Heidi wanted me to include that she is feeling so much better and that she feels all of your positive thoughts and prayers.  She has been showered and shampooed.  She is talking briefly on the phone but can't really respond to texts or facebook (other than press "LIKE" - whatever that means).  But know that she appreciates all of your correspondance.

I'm having trouble posting with the iPad.  I'll try to get out more updates but we shall see.

Peace

4 comments:

Nic said...

I don't know how people get that brave. I wish I was that brave.

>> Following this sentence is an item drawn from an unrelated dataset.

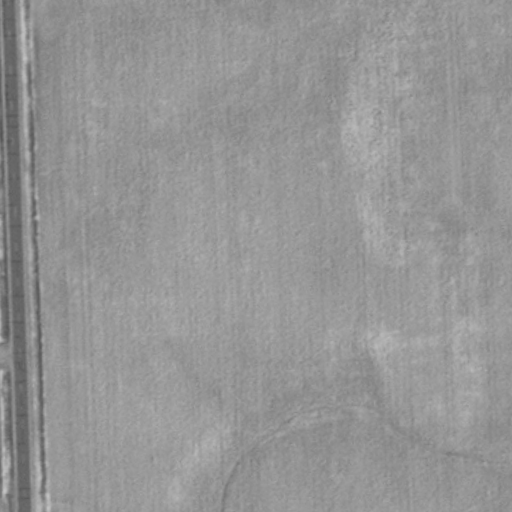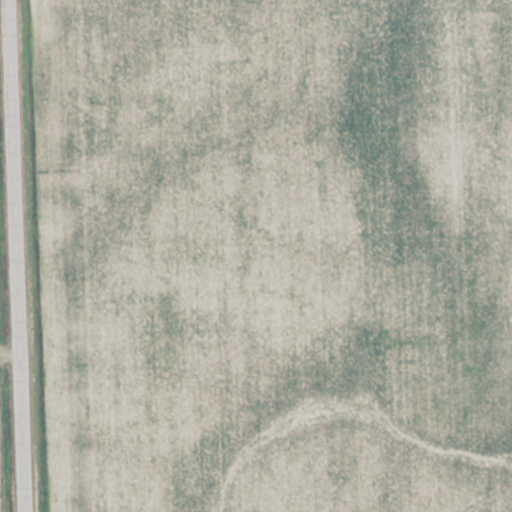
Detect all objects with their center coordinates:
road: (10, 256)
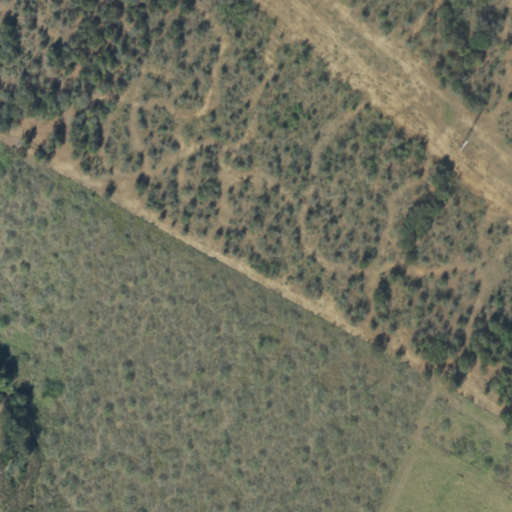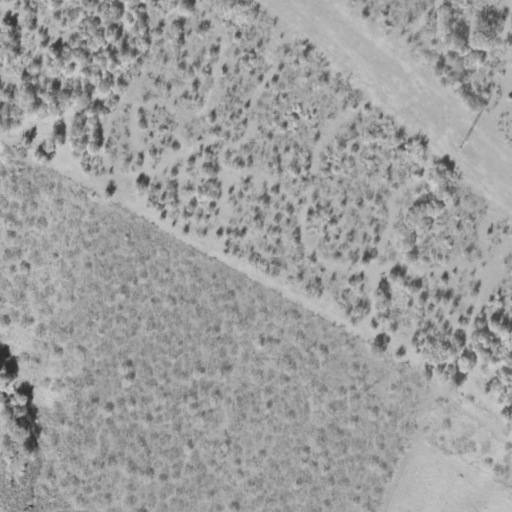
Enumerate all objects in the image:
power tower: (464, 143)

So pleased about Heidi. Wishing her a speedy recovery.

Anonymous said...

Give Heidi our love and keep lots of yourself. Hope you are able to rest in the hotel.

Jennifer M Barnes said...

The pain counts are always interesting - and I'm not sure how much some physicians pay attention to them. The doc in Anderson told us Tiff's collar bone couldn't be broken because when asked her pain level, she said, smilingly - "Oh, about a 7." He was so shocked when the x-ray revealed the true results. Thank God, some people really are able to handle pain well. However, don't let Heidi get too small doses. Knowing you two, she'll take too few pills... ;)

"The Elevator" was touching, amazingly poignant. Life keeps on happening while tragedies stop some of us in our tracks. Here's my favorite verse for that one: "He comes alongside us when we go through hard times and before you know it, He brings us alongside someone else who is going through hard times so we can be there for that person just as God was there for us." II Corinthians 1:4 (Message) You and Heidi have definitely come along so many people in these past few days!

Anonymous said...

Tim and Heidi -- At Emily's wedding, the minister said that we are often looking for the "right person" to fill our lives and to "make" us happy. She said a successful marriage is not about looking for the right person but about BEING the right person. What I loved is that the minister said it without reservation and in simply terms. She did not surround it with fluff. She just said it. I think this is a wonderful reminder to us all about relationships. I think the two of you exemplify this.